(Task):
Retype the listing below from its first line down to and including the line containing "ELIABLE BUT NOT GUARANTEED.", keeping every character unchanged and leaving out the pictures.

(Provided records):
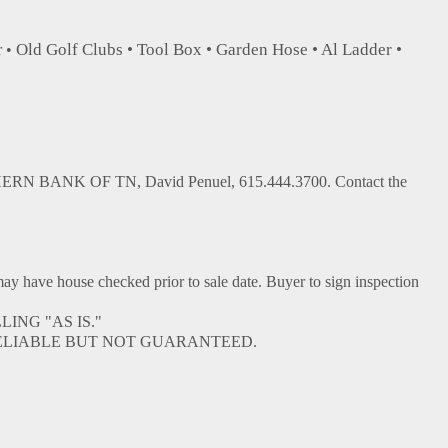
Old Golf Clubs • Tool Box • Garden Hose • Al Ladder •
r •
ERN BANK OF TN, David Penuel, 615.444.3700. Contact the
ve house checked prior to sale date. Buyer to sign inspection
ING "AS IS."
ELIABLE BUT NOT GUARANTEED.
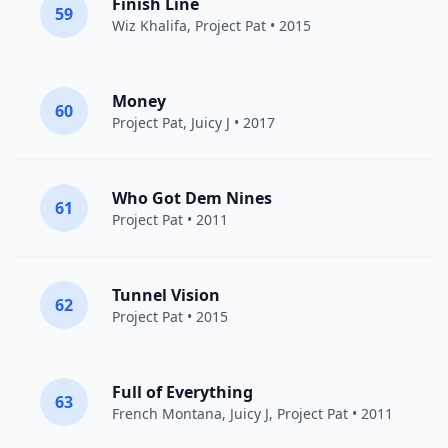
Finish Line
59
Wiz Khalifa
,
Project Pat
• 2015
Money
60
Project Pat
,
Juicy J
• 2017
Who Got Dem Nines
61
Project Pat
• 2011
Tunnel Vision
62
Project Pat
• 2015
Full of Everything
63
French Montana
,
Juicy J
,
Project Pat
• 2011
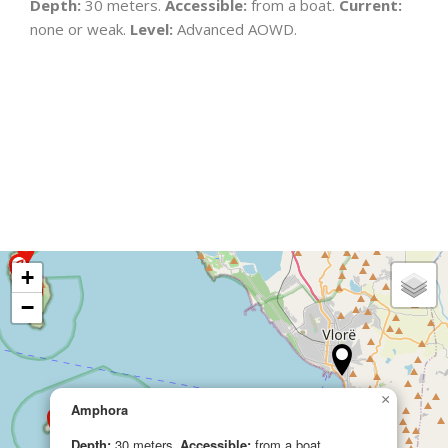
Depth:
30 meters.
Accessible:
from a boat.
Current:
none or weak.
Level:
Advanced AOWD.
+
−
×
Amphora
Depth:
30 meters.
Accessible:
from a boat.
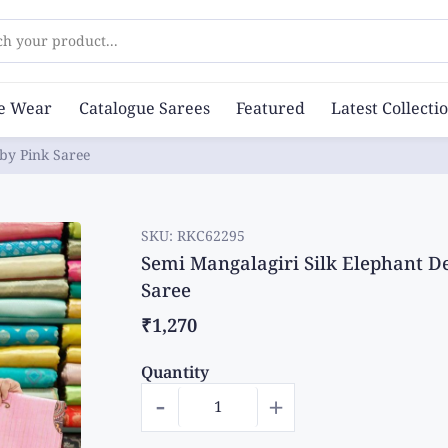
ch your product...
ce Wear
Catalogue Sarees
Featured
Latest Collecti
by Pink Saree
SKU:
RKC62295
Semi Mangalagiri Silk Elephant D
Saree
₹1,270
Quantity
-
+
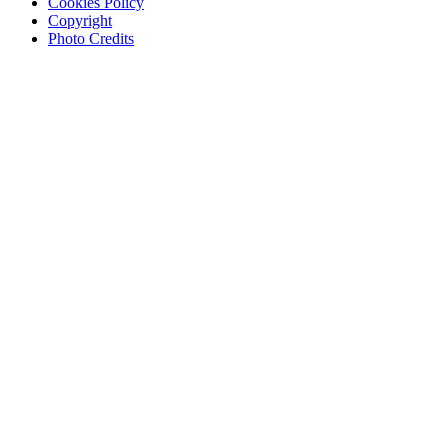
Cookies Policy
Copyright
Photo Credits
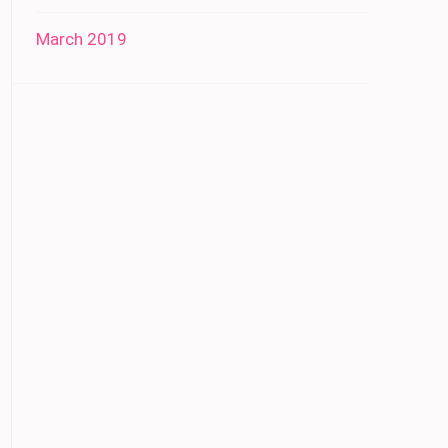
March 2019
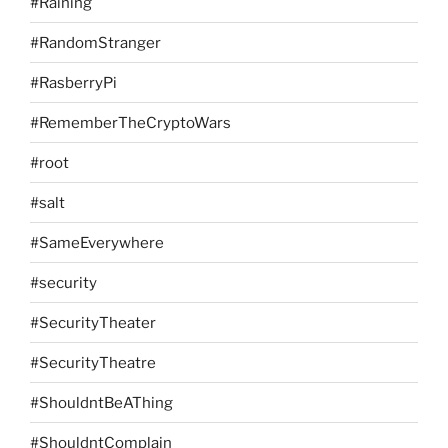
#Raining
#RandomStranger
#RasberryPi
#RememberTheCryptoWars
#root
#salt
#SameEverywhere
#security
#SecurityTheater
#SecurityTheatre
#ShouldntBeAThing
#ShouldntComplain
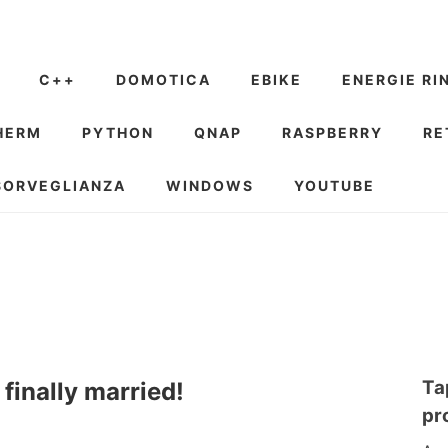
C++
DOMOTICA
EBIKE
ENERGIE RI
HERM
PYTHON
QNAP
RASPBERRY
RE
SORVEGLIANZA
WINDOWS
YOUTUBE
Ta
inally married!
pr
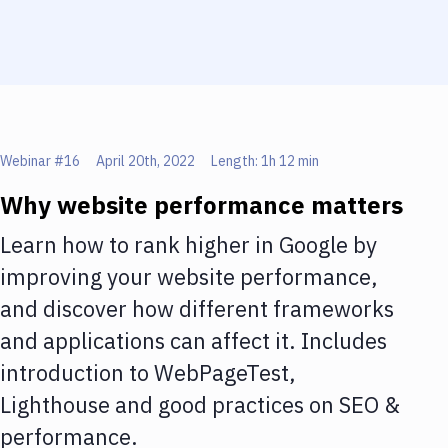
Webinar #
16
April 20th, 2022
Length:
1h 12 min
Why website performance matters
Learn how to rank higher in Google by
improving your website performance,
and discover how different frameworks
and applications can affect it. Includes
introduction to WebPageTest,
Lighthouse and good practices on SEO &
performance.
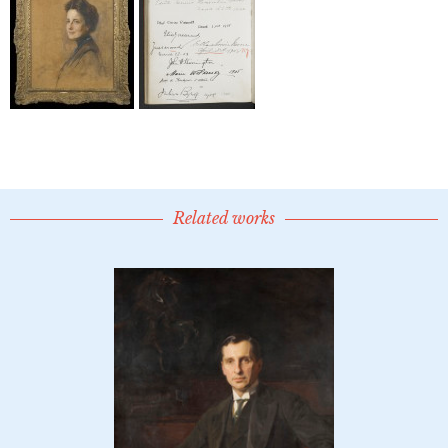
Related works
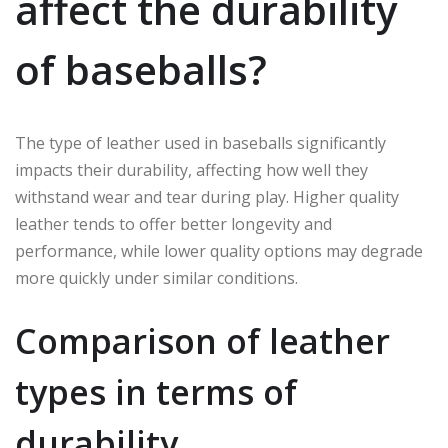
affect the durability
of baseballs?
The type of leather used in baseballs significantly
impacts their durability, affecting how well they
withstand wear and tear during play. Higher quality
leather tends to offer better longevity and
performance, while lower quality options may degrade
more quickly under similar conditions.
Comparison of leather
types in terms of
durability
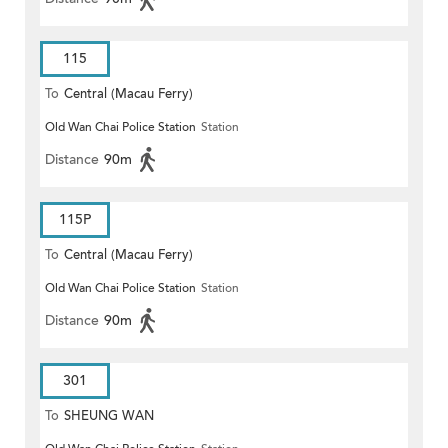
115
To
Central (Macau Ferry)
Old Wan Chai Police Station
Station
Distance
90m
115P
To
Central (Macau Ferry)
Old Wan Chai Police Station
Station
Distance
90m
301
To
SHEUNG WAN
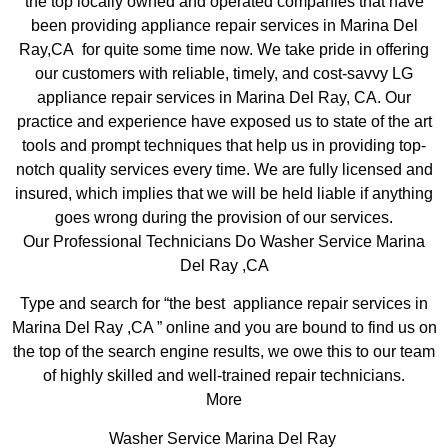
the top locally owned and operated companies that have
been providing appliance repair services in Marina Del
Ray,CA for quite some time now. We take pride in offering
our customers with reliable, timely, and cost-savvy LG
appliance repair services in Marina Del Ray, CA. Our
practice and experience have exposed us to state of the art
tools and prompt techniques that help us in providing top-
notch quality services every time. We are fully licensed and
insured, which implies that we will be held liable if anything
goes wrong during the provision of our services.
Our Professional Technicians Do Washer Service Marina
Del Ray ,CA
Type and search for “the best appliance repair services in
Marina Del Ray ,CA ” online and you are bound to find us on
the top of the search engine results, we owe this to our team
of highly skilled and well-trained repair technicians.
More
Washer Service Marina Del Ray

(The answer):
Old Golf Clubs • Tool Box • Garden Hose • Al Ladder •
r •
ERN BANK OF TN, David Penuel, 615.444.3700. Contact the
ve house checked prior to sale date. Buyer to sign inspection
ING "AS IS."
ELIABLE BUT NOT GUARANTEED.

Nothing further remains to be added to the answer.